RECORDS PROVIDED —
=-=-=-=-=
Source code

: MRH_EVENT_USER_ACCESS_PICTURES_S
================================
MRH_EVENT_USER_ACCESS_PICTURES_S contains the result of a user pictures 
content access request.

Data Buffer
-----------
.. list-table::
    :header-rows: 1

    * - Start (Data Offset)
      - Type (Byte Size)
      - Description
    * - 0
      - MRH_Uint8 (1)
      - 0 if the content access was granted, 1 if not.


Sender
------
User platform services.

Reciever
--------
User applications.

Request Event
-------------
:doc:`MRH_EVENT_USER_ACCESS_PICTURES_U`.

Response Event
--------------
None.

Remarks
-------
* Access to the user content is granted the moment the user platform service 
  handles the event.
=-=-=-=-=
Only the lines from the one holding "- Description" through the end of the records should appear in the answer, each repeated exactly.

ANSWER TO THE PROBLEM —
      - Description
    * - 0
      - MRH_Uint8 (1)
      - 0 if the content access was granted, 1 if not.


Sender
------
User platform services.

Reciever
--------
User applications.

Request Event
-------------
:doc:`MRH_EVENT_USER_ACCESS_PICTURES_U`.

Response Event
--------------
None.

Remarks
-------
* Access to the user content is granted the moment the user platform service 
  handles the event.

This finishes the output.